Anyway... I suspect Aldo will continue in some form.  Mt. Lebanon will as well.  I have to admit that one of things I don't quite get in the world is the economics of the retail biz.  Those posts reinforce my own notion that there are emotional aspects to the equation that are hard to quantify... by that I mean for most retail entrepreneurs it is about more than the bottom line.  Not a bad thing at all, but it may explain why getting a retail business off the ground is statistically fraught with peril.  That is a true statement universally, but an observation of late reinforces it ..  Anyone else think the number of retail storefronts empty or underutilized at the South Side Works is surprising?


Anonymous Anonymous said...

I know other business owners in Mt. Lebo that have the same problem. The foot traffic on Washington Rd is terrible. The town leaders and residents like to say how wonderful the business district is, blah blah blah. The problem is at the end of the day, they choose not to shop there. They buy their products on the Internet or their coffee at Starbucks. It just makes no sense; the same people who say "please don't close/move" are the ones who drive or walk past daily and never stop inside and buy something.

Friday, July 16, 2010 8:59:00 AM  
Anonymous BrianTH said...

I think the fundamental reason small retail businesses are so risky is that there tends to be a lot of competition, which drives down prices to marginal cost, and lots of businesses end up not being able to recover their initial investments.
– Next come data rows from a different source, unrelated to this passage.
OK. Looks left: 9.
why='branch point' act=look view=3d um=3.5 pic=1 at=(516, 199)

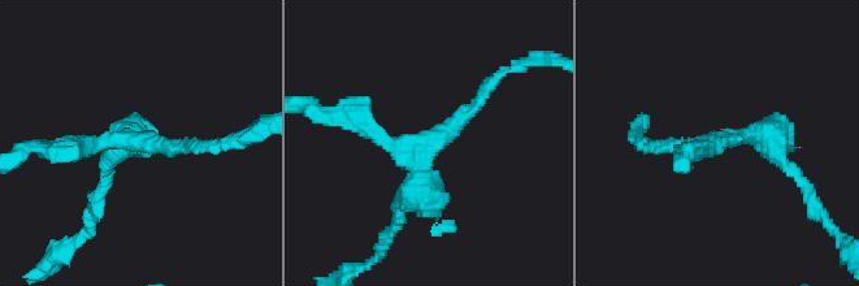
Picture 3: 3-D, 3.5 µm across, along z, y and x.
act=look view=em slice=xy step=3 show=tint pic=3 at=(727, 138)

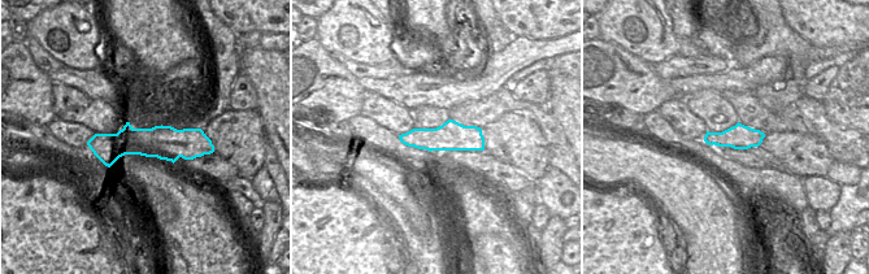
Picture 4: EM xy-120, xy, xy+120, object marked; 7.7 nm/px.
arm_widths_nm=150,200,300 act=cleave pic=3 on=(429, 207) part_leaving=3:(420, 168), (381, 247) found='two cells meet here'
You can actually see that as the story of Aldo as they report it.

Which just raises the issue--why so much competition if the businesses are so risky? To put the point another way, in risk-adjusted terms a small retail business tends to be a terrible investment, including lots of diversifiable risk for which you aren't getting any compensation in the form of higher expected returns. So why do people do it? Why isn't the equilibrium level of investment down where the competitive risks would be much lower, and the risk-adjusted returns more reasonable?
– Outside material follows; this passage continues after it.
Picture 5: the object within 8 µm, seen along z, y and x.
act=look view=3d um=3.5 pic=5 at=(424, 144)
I agree the answer has to be non-financial. Maybe it is the dream of having no boss. Maybe it is the creative/constructive aspect. Maybe people are delusional about the odds as applied to them. Maybe for some the competitive aspects actually have inherent worth. I don't know.

But what I do know is that those financially-inexplicable investments in small retail businesses end up greatly benefiting consumers, because we get to have all this great stuff available at near marginal cost. So dream on, entrepreneurs.

Friday, July 16, 2010 9:29:00 AM  
Blogger Epanastrophe said...

I tried to go to Aldo once. I drove out from the City (I live on the North Side), and once I found the place (not easy on its own), I couldn't find anywhere to park.

I was unemployed. I was looking for a place where I could sit with my laptop, drink coffee, and look for jobs all day.
There were only short-term meters on 19 in front of the shop, and the neighborhood streets behind the shop, while unmetered, had only short-term parking for non-residents. Since I wanted to stay awhile and didn't feel like feeding a meter all afternoon or moving the car every couple hours, I circled the neighborhood once, then gave up and found Cannon Coffee in Brookline.

Which was probably for the best anyway, since I was probably going to ask for the house blend, black, and I wouldn't want to offend someone...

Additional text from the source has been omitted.